Tumorigenesis is a complex process involving cell mutagenesis and the transformation of cells from normal to aberrant proliferative behavior. Tumor cells escape the normal constraints on cell division and then progress through the stages of uncontrolled cell proliferation and tumor formation. All the cells derived from the parent tumor cells display tumorigenic behavior and contribute to the tumor mass as it grows. Tumor growth and survival is dependent on the process of angiogenesis, which provides the tumor with a vascular network and blood supply that effectively feeds the tumor cells. The resulting tumor may remain within the tissue of origin (referred to as in situ cancer) or spread to other tissues and organs via the process of metastasis (referred to as invasive cancer). Understanding how likely a cancer is to be invasive is important as tumor metastasis is considered the leading cause of death in cancer patients1. Transwell permeable supports have traditionally been used to better understand cell invasion as cells can crawl through the pores of inserts that have been coated with extracellular matrices (ECMs) and or cells to better replicate the path cancer cells would have to take to get to another tissue2. Recently, spheroid models are being utilized to better understand tumor invasion and angiogenesis mechanisms as spheroids can be easily formed on low attachment plates and embedded in ECMs3.With imaging technology, like confocal imagers, the rate of invasion or angiogenesis can be studied.

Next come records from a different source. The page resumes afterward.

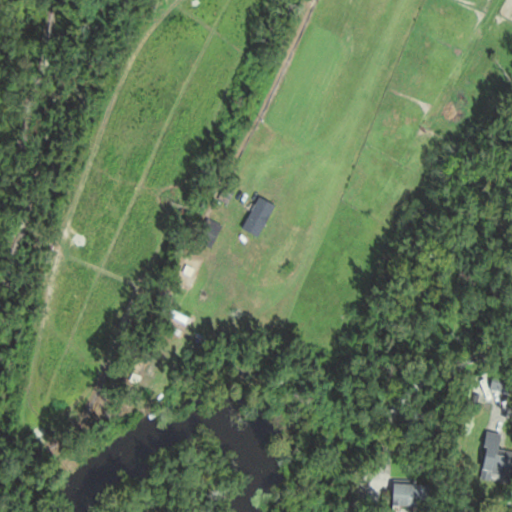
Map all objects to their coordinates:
road: (347, 80)
building: (258, 216)
road: (417, 387)
building: (500, 387)
road: (505, 412)
building: (415, 417)
building: (413, 496)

1. González-Orozco, Juan Carlos, et al. “In Vitro Models for Studying Tumor Progression.” Methods in molecular biology (Clifton, N.J.) vol. 2174 (2021): 193-206. doi:10.1007/978-1-0716-0759-6_12
2. Justus, Calvin R, et al. “Transwell In Vitro Cell Migration and Invasion Assays.” Methods in molecular biology (Clifton, N.J.) vol. 2644 (2023): 349-359. doi:10.1007/978-1-0716-3052-5_22
3. Chen, Yin-Quan, et al. "Early stage mechanical remodeling of collagen surrounding head and neck squamous cell carcinoma spheroids correlates strongly with their invasion capability." Acta biomaterialia 84 (2019): 280-292.